Jörg Sellerbeck, Jr.
1967 in Wolfenbüttel geboren, Bankkaufmann, Studium der Wirtschaftswissenschaften, der Kunstgeschichte und der Archäologie. Ehemals tätig in Investment Banking, Unternehmensberatung und Wirtschaftsprüfungswesen. Seit 2007 Autor bei "unser Lübeck". Schwerpunkte: Denkmalpflege, Architektur, Stadtentwicklung.

Kommentare  

# Bebauung ZOB UmfeldThomas Godehus (12.10.2017, 21:33)
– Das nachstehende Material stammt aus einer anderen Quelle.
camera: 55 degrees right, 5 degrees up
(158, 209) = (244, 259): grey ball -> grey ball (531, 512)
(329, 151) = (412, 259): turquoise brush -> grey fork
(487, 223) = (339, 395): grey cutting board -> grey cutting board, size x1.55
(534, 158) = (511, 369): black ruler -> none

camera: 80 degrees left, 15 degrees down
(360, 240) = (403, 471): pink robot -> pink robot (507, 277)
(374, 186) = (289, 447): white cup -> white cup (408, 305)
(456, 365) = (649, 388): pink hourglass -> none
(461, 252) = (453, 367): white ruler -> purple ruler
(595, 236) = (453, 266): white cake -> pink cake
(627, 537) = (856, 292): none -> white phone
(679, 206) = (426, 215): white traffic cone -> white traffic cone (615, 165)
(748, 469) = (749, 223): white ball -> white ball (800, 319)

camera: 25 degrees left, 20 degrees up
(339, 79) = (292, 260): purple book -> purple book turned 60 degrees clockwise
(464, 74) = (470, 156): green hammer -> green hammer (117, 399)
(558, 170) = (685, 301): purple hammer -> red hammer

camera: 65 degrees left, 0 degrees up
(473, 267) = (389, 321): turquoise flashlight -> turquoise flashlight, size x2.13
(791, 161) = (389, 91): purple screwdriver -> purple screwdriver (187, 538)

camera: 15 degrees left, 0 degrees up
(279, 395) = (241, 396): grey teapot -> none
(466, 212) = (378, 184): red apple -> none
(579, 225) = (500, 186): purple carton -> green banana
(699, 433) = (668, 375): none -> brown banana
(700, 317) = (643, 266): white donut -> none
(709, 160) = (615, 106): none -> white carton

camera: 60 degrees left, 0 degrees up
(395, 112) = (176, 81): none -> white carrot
Herzlichen Dank fuer die umfangreiche Ausarbeitung. Da faellt der Abschied vom nunmehr pensionierten Bausenator und demnaechst von Buergermeister Saxe doch etwas leichter, denn es kann ja eigentlich nur besser werden.
# Bebauung ZOB UmfeldLudger Brands (15.05.2018, 14:47)
1) Es ist erschreckend in mehrfacher Hinsicht. Unsere Architektenschaft ist nicht mehr in der Lage, die notwendige Sensibilität für einen innerstädtsichen Ort mit Tradition und Geschichte aufzubringen und kennt nur noch das reine Würfelhusten, dann noch mit den nicht mehr zu ertragenden versetzten Fenstern, also immer gegen das historische Umfeld. Die Nachbarschaft zeichnet sich durch Kleinteiligkeit und eine belebte geneigte Dachlandschaft aus. Auch auf diese Thematik wird nicht rekurriert. 2) folgt
# Bebauung ZOB UmfeldLudger Brands (15.05.2018, 14:48)
2) Im Gegenteil, die bestehenden Häuser werden durch belanglose und ortsuntypische Neubauten in Haft genommen und damit desavouiert. Ganz zu schweigen von dem völlig überflüssigen Abriss einer klassizistischen Villa, die, wenn man sich nur ausreichend bemüht hätte, in ein neues Nutzungskonzept hätte integriert werden können. Was der 2. Weltkrieg nicht vernichtet hat, wird immer wieder durch skrupellose Investoren, unfähige Architekten und willfährige Politik perfekt und sauber abgeräumt zugunsten einer Banalisierung unserer öffentlichen Räume. Und die Denkmalpflege schaut weg!